I do find that kindness and compassion attracts the same into my life. I also find HP works on sharing and helping each other. By leaving a thoughtful comment you might just get some benefit in return, plus its fun. I had the pleasure of a surprise from a comment. Turned out it was written by a talented writer who had not been here long and was so happy to get a first comment and follower that they decided to continue writing here and felt so moved to want to let me know personally that I had been their inspiration to keep writing here! I can't imagine I did anything that big or special but it's touching to have someone say I did. I was very honored and amazed by that interaction.

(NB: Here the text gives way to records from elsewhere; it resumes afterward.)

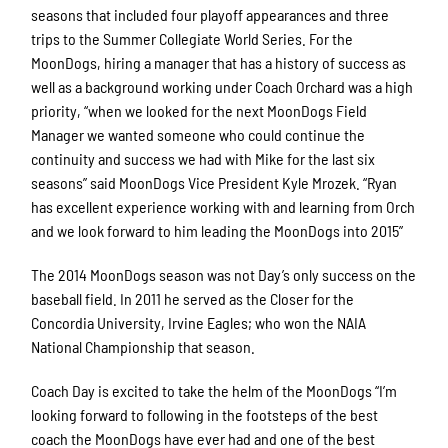
seasons that included four playoff appearances and three
trips to the Summer Collegiate World Series. For the
MoonDogs, hiring a manager that has a history of success as
well as a background working under Coach Orchard was a high
priority, “when we looked for the next MoonDogs Field
Manager we wanted someone who could continue the
continuity and success we had with Mike for the last six
seasons” said MoonDogs Vice President Kyle Mrozek. “Ryan
has excellent experience working with and learning from Orch
and we look forward to him leading the MoonDogs into 2015”
The 2014 MoonDogs season was not Day’s only success on the
baseball field. In 2011 he served as the Closer for the
Concordia University, Irvine Eagles; who won the NAIA
National Championship that season.
Coach Day is excited to take the helm of the MoonDogs “I’m
looking forward to following in the footsteps of the best
coach the MoonDogs have ever had and one of the best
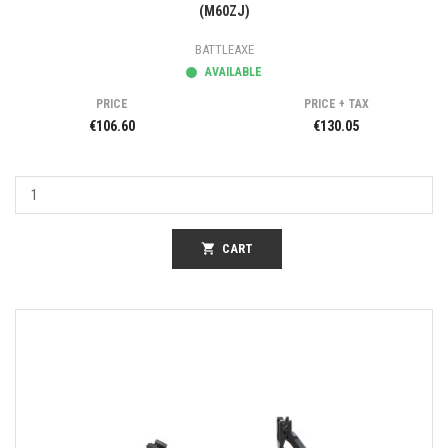
(M60ZJ)
BATTLEAXE
AVAILABLE
PRICE
PRICE + TAX
€106.60
€130.05
shopping_cart
CART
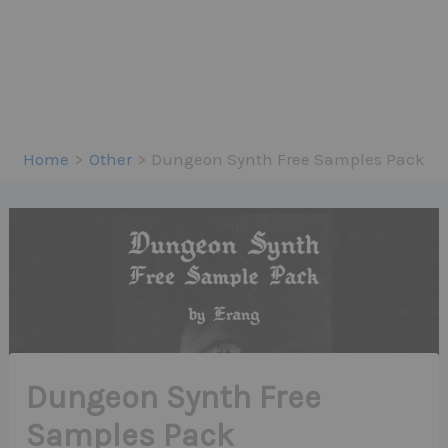
Home
Other
Dungeon Synth Free Samples Pack
Dungeon Synth Free
Samples Pack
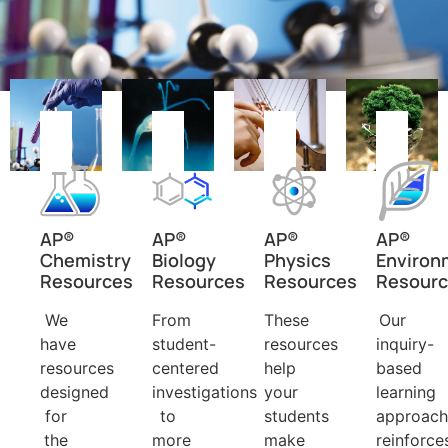
AP®
AP®
AP®
AP®
Chemistry
Biology
Physics
Environ
Resources
Resources
Resources
Resour
We
From
These
Our
have
student-
resources
inquiry-
resources
centered
help
based
designed
investigations
your
learning
for
to
students
approach
the
more
make
reinforce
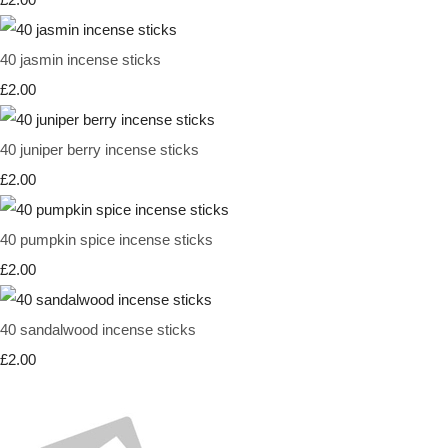
40 jasmin incense sticks
£2.00
40 juniper berry incense sticks
£2.00
40 pumpkin spice incense sticks
£2.00
40 sandalwood incense sticks
£2.00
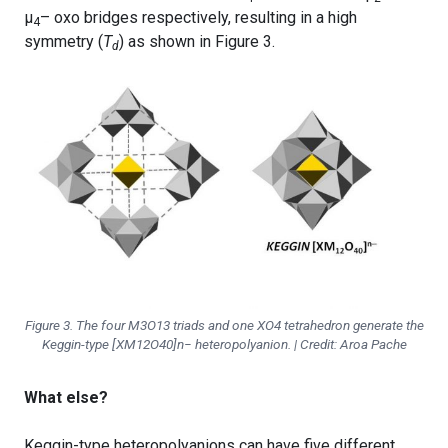
μ
– oxo bridges respectively, resulting in a high
4
symmetry (
T
) as shown in Figure 3.
d
Figure 3. The four M3O13 triads and one XO4 tetrahedron generate the
Keggin-type [XM12O40]n− heteropolyanion. | Credit: Aroa Pache
What else?
Keggin-type heteropolyanions can have five different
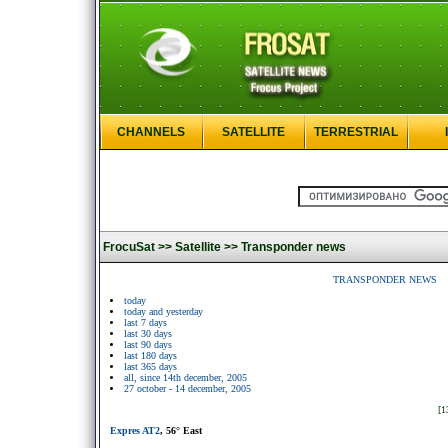
CHANNELS
SATELLITE
TERRESTRIAL
FrocuSat >>
Satellite >>
Transponder news
TRANSPONDER NEWS
today
today and yesterday
last 7 days
last 30 days
last 90 days
last 180 days
last 365 days
all, since 14th december, 2005
27 october - 14 december, 2005
[1
Expres AT2
, 56° East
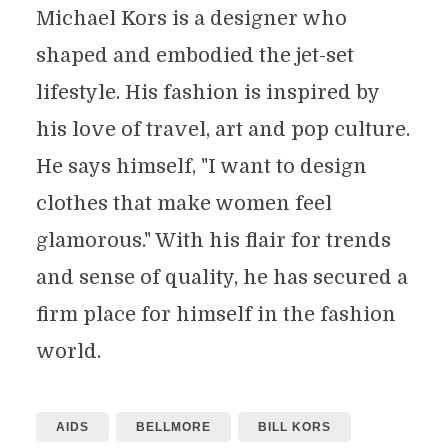
Michael Kors is a designer who
shaped and embodied the jet-set
lifestyle. His fashion is inspired by
his love of travel, art and pop culture.
He says himself, "I want to design
clothes that make women feel
glamorous." With his flair for trends
and sense of quality, he has secured a
firm place for himself in the fashion
world.
AIDS
BELLMORE
BILL KORS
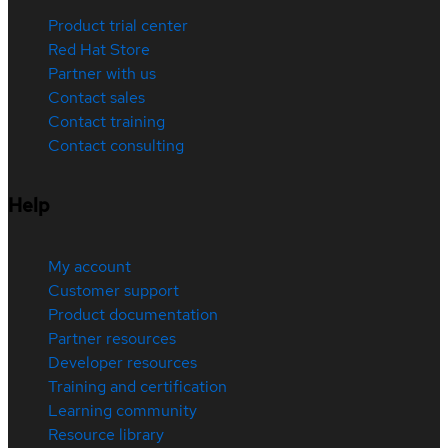
Product trial center
Red Hat Store
Partner with us
Contact sales
Contact training
Contact consulting
Help
My account
Customer support
Product documentation
Partner resources
Developer resources
Training and certification
Learning community
Resource library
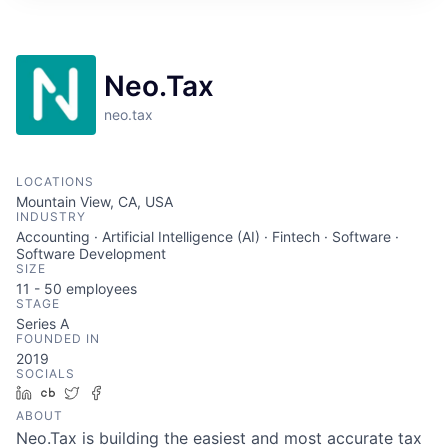
ITIES”
Neo.Tax
neo.tax
LOCATIONS
Mountain View, CA, USA
INDUSTRY
Accounting · Artificial Intelligence (AI) · Fintech · Software ·
Software Development
SIZE
11 - 50
employees
STAGE
Series A
FOUNDED IN
2019
SOCIALS
LinkedIn
Crunchbase
Twitter
Facebook
ABOUT
Neo.Tax is building the easiest and most accurate tax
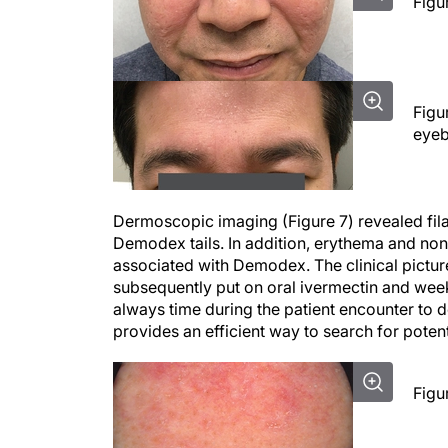
Figu
Figu
eyeb
Dermoscopic imaging (Figure 7) revealed fila
Demodex tails. In addition, erythema and n
associated with Demodex. The clinical pictu
subsequently put on oral ivermectin and wee
always time during the patient encounter to 
provides an efficient way to search for poten
Figu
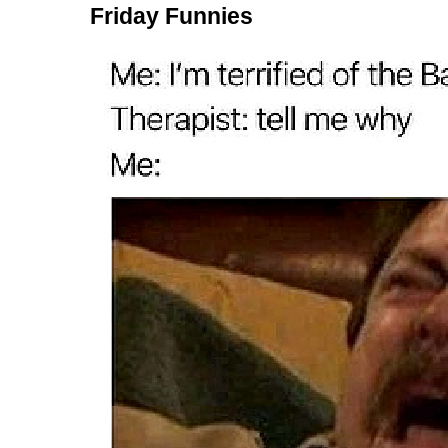
Friday Funnies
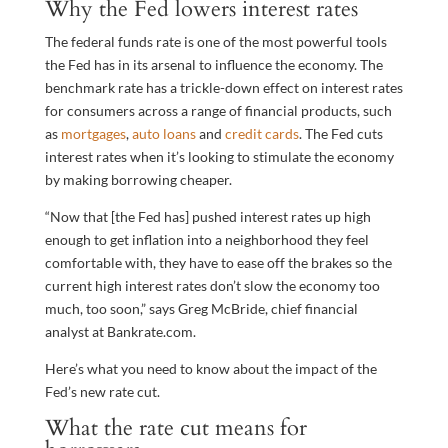
Why the Fed lowers interest rates
The federal funds rate is one of the most powerful tools
the Fed has in its arsenal to influence the economy. The
benchmark rate has a trickle-down effect on interest rates
for consumers across a range of financial products, such
as
mortgages
,
auto loans
and
credit cards
. The Fed cuts
interest rates when it’s looking to stimulate the economy
by making borrowing cheaper.
“Now that [the Fed has] pushed interest rates up high
enough to get inflation into a neighborhood they feel
comfortable with, they have to ease off the brakes so the
current high interest rates don’t slow the economy too
much, too soon,” says Greg McBride, chief financial
analyst at Bankrate.com.
Here’s what you need to know about the impact of the
Fed’s new rate cut.
What the rate cut means for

I do believe in karma...but I feel so left out of its circle. I've spent many years helping others; giving away money, time, love, energy; giving of myself with love in my heart. I believe that there is a higher power out there who loves us, and expects us to learn to love, and I am trying so hard to live devoted to that.

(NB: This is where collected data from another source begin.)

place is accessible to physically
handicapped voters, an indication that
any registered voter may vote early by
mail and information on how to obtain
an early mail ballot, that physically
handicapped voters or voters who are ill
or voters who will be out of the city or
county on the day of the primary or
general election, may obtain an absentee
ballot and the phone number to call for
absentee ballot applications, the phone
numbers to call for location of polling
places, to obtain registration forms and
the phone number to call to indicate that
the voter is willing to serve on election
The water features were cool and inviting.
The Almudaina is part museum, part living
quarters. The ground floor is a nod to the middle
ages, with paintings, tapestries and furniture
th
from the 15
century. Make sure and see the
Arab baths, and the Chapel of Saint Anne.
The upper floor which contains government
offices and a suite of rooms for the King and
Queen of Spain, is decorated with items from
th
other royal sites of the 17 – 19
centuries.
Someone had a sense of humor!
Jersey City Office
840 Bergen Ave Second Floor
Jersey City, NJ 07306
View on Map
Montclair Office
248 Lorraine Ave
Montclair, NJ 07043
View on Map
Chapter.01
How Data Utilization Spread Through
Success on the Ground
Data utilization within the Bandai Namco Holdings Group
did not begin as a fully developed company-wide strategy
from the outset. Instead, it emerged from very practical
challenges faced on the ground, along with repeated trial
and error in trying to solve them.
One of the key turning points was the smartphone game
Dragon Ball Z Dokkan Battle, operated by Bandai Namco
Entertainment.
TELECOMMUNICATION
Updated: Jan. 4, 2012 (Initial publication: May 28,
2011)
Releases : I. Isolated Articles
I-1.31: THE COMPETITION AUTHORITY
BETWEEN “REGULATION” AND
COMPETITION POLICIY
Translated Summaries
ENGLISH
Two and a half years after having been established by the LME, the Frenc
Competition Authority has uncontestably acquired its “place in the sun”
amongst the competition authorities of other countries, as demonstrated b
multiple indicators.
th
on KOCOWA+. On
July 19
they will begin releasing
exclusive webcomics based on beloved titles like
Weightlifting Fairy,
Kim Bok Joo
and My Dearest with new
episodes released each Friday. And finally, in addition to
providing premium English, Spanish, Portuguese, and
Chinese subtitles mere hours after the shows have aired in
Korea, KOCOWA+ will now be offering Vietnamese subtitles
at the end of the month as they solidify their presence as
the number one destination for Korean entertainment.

Now, I am in one of the darkest periods of my life-I don't even want to go into details...but, I just wish I knew where is my karma? Can't I just get...a little break? Haven't I been good enough? I don't know how to be any better.
Maybe its not about if you have been good enough or how to do better. I do not think we can usually see the lessons we are learning until we have moved through them far enough to have the perspective to see those lessons. The what and whys of life are hard to understand sometimes and my best advice when it is hard is to try to endure, as the saying goes 'this to shall pass'. Probably not all that helpful at this moment tho
I think the universe will give back to you - just not in the way you expect. Part of it is seeing the opportunities and little gifts when they're given (which I find can be tricky if you aren't in the right frame of mind).

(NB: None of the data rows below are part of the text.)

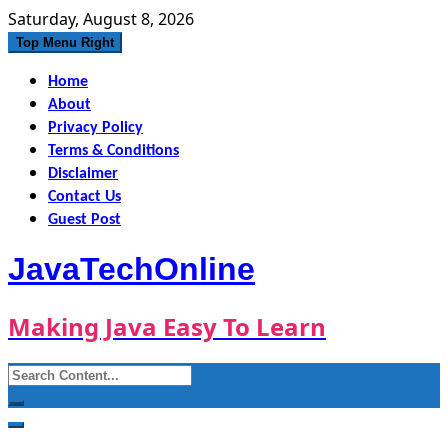
Skip
Saturday, August 8, 2026
to
Top Menu Right
content
Home
About
Privacy Policy
Terms & Conditions
Disclaimer
Contact Us
Guest Post
JavaTechOnline
Making Java Easy To Learn
Search
for:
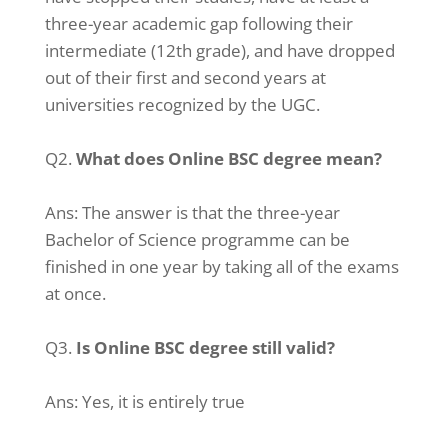
three-year academic gap following their
intermediate (12th grade), and have dropped
out of their first and second years at
universities recognized by the UGC.
Q2.
What does Online BSC degree mean?
Ans:
The answer is that the three-year
Bachelor of Science programme can be
finished in one year by taking all of the exams
at once.
Q3.
Is Online BSC degree still valid?
Ans:
Yes, it is entirely true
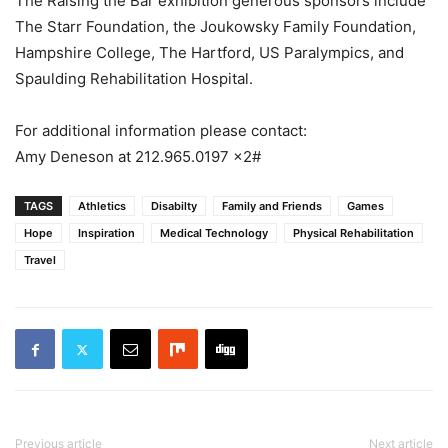
The Raising the Bar exhibition generous sponsors include
The Starr Foundation, the Joukowsky Family Foundation,
Hampshire College, The Hartford, US Paralympics, and
Spaulding Rehabilitation Hospital.
For additional information please contact:
Amy Deneson at 212.965.0197 x2#
TAGS
Athletics
Disabilty
Family and Friends
Games
Hope
Inspiration
Medical Technology
Physical Rehabilitation
Travel
Previous article
Next article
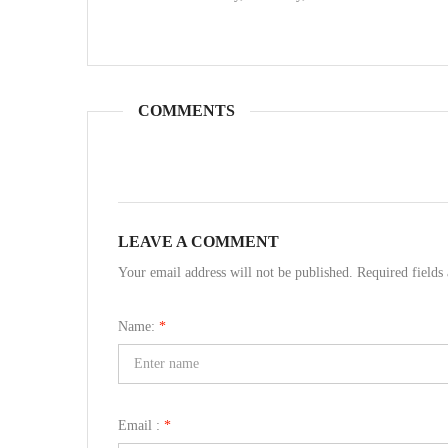
COMMENTS
LEAVE A COMMENT
Your email address will not be published. Required field
Name:
*
Email :
*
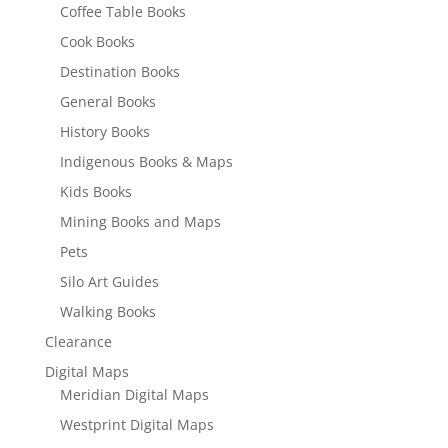
Coffee Table Books
Cook Books
Destination Books
General Books
History Books
Indigenous Books & Maps
Kids Books
Mining Books and Maps
Pets
Silo Art Guides
Walking Books
Clearance
Digital Maps
Meridian Digital Maps
Westprint Digital Maps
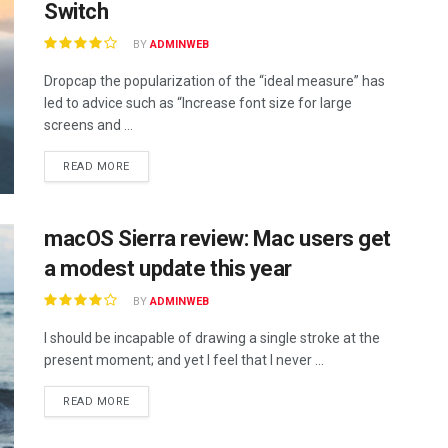
Switch
BY
ADMINWEB
Dropcap the popularization of the “ideal measure” has
led to advice such as “Increase font size for large
screens and ...
DETAILS
READ MORE
macOS Sierra review: Mac users get
a modest update this year
BY
ADMINWEB
I should be incapable of drawing a single stroke at the
present moment; and yet I feel that I never ...
DETAILS
READ MORE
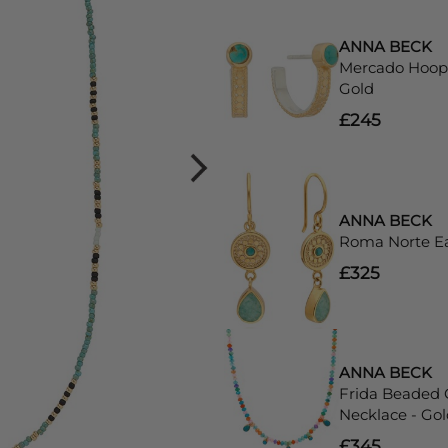
ANNA BECK
Mercado Hoop 
Gold
£245
ANNA BECK
Roma Norte Ea
£325
ANNA BECK
Frida Beaded
Necklace - Gol
£345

I think life is a series of choices - what you choose to do makes all the difference and you do have choices - always choosing to help, to be kind, to be considerate, to be even just polite, to do the thing that benefits the most, these choices are the ones that will decide whether your life is really happy or not. When people see that you are good an kind and want them to thrive they will help you out. Sometimes, though, they don't know when you are in trouble - you have to ask for help sometimes and that has always been a hard one for me.
It makes sense to be nice. If you consider that spending time among happy people is so much more pleasant than spending time with miserable ones. One could almost say that altruism is selfish in that way.
My Hubber score has stayed in one place for over a week. I have been on here a long time and I have never seen this. It usually moves up and down from day to day or from hour to hour. It's not moving at all.